Leeds manager Marcelo Bielsa admitted to sending a spy to watch Derby train ahead of their game last week – which Leeds won 2-0 – after a member of his staff was removed from their training ground.
Leeds, who have apologised and reminded Bielsa of the club’s principles, are being investigated by the EFL following a complaint from Derby.
But Merson, speaking on Sky Sports News, feels a fine would be suitable, rather than a points deduction, with Leeds sitting top of the Championship over halfway through the season.
“I’ve heard people calling for points deduction, that would be a joke,” Merson said. “You’re talking about a massive club like Leeds, who have been out of the biggest league in the world for a long time. To punish their fans, that’s not right. If they found them guilty, give them a fine, but don’t punish the fans.

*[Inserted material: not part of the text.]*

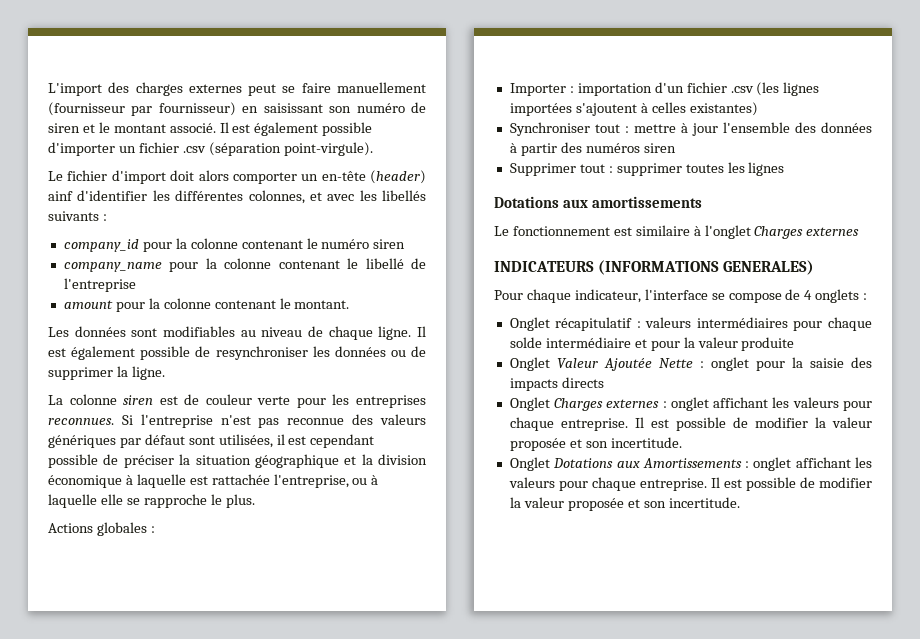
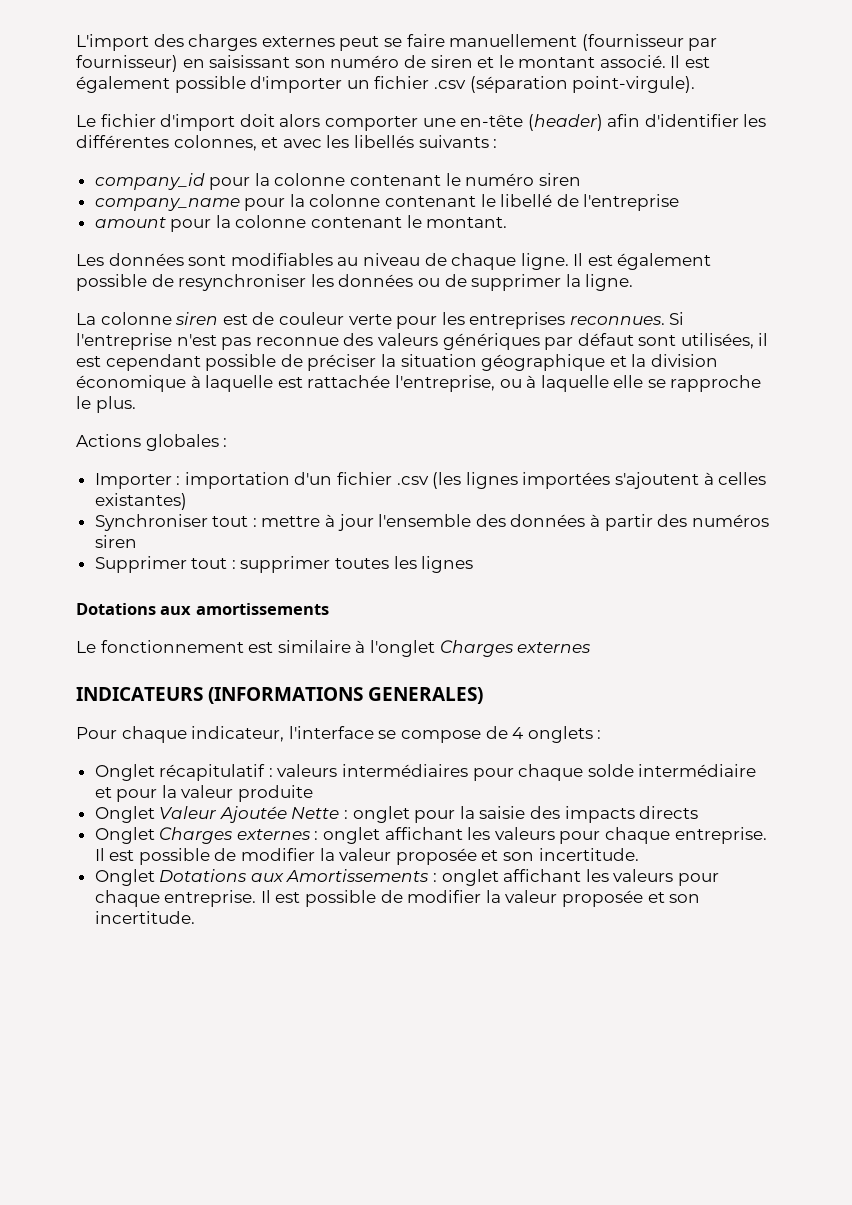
[301,174,319,181] un -> [422,118,456,127] une
[48,191,73,201] ainf -> [607,114,641,127] afin

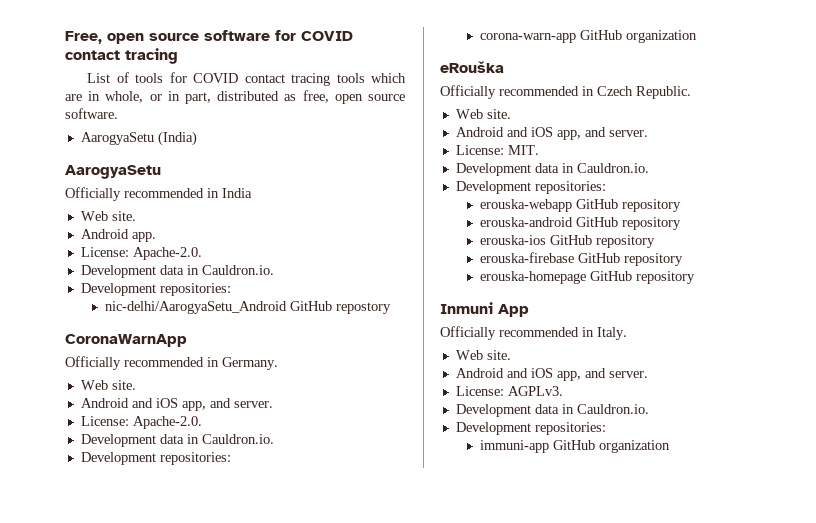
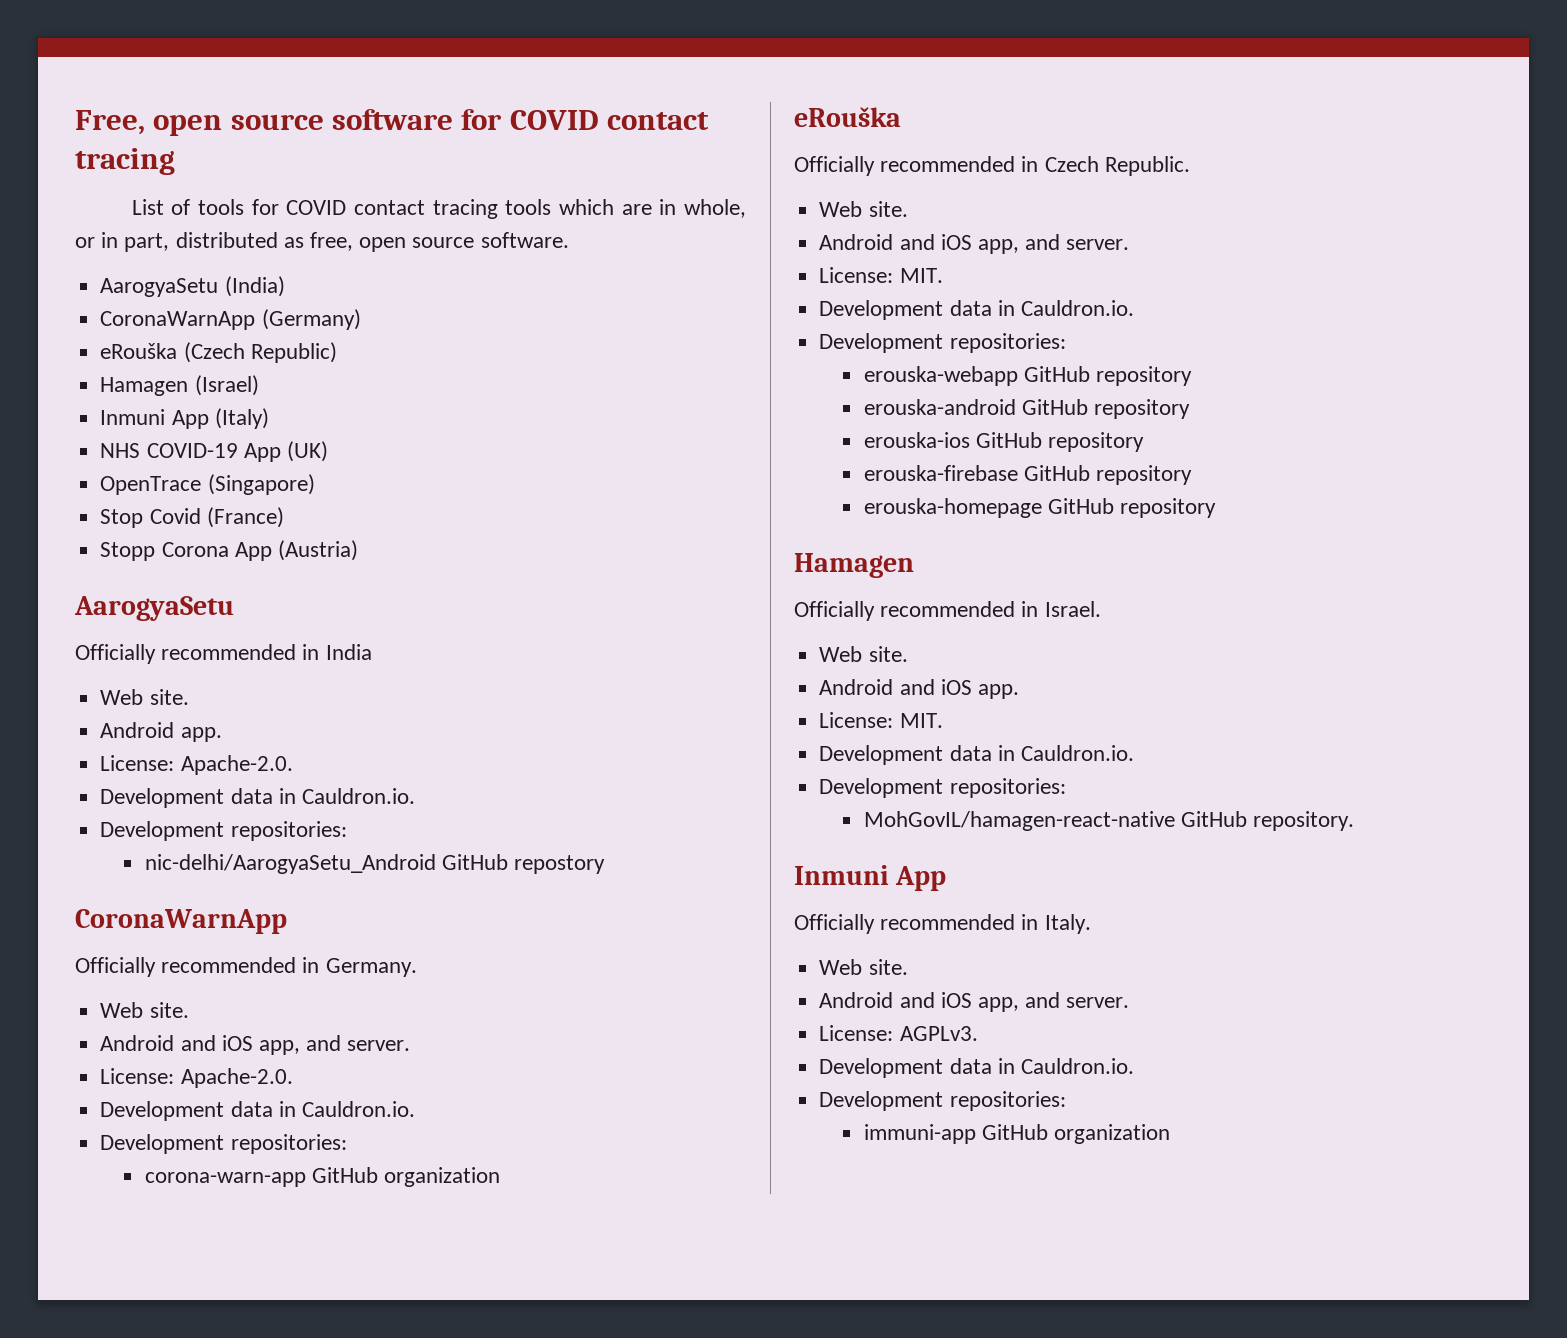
(197, 138) none -> [100,309,361,330] [100,342,337,363] [100,375,259,396] [100,408,269,429] [100,441,328,462] [100,474,315,495] [100,507,284,528] [100,540,358,561] // CoronaWarnApp (Germany) // eRouška (Czech Republic) // Hamagen (Israel) // Inmuni App (Italy) // NHS COVID-19 App (UK) // OpenTrace (Singapore) // Stop Covid (France) // Stopp Corona App (Austria)
(696, 277) none -> [794,553,914,578] [794,601,1101,621] [819,646,908,662] [819,679,1019,699] [819,712,943,728] [819,745,1134,765] [819,778,1066,798] [863,811,1355,831] // Hamagen // Officially recommended in Israel. // Web site. // Android and iOS app. // License: MIT. // Development data in Cauldron.io. // Development repositories: // MohGovIL/hamagen-react-native GitHub repository.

“[Spying] is not right and it probably isn’t wrong! There are no rules to say you can’t do it, my only worry would be if they go up they’ll find it hard to do it in the Premier League with the training grounds there.
“I think [Bielsa] was really honest, really honest, I really do. I think it happens where he comes from, and he doesn’t see a problem with it. I thought he was honest, I haven’t got a problem with it. They haven’t broken any rules.”
Merson, who managed Walsall between 2004 and 2006, admitted his side could not even afford to send an opposition scout to public games, let alone training grounds.
“We didn’t have the money at Walsall to watch other teams go and play on a Saturday, the week before we played them, but other teams used to come and watch us play. We couldn’t turn around and say ‘you can’t watch us play because you’ll find out how we’re going to be playing next week!’
“The team picks itself in those leagues, they haven’t got a team of 20 players who can just walk in and out of the team, they have 11 and then three or four other key players.”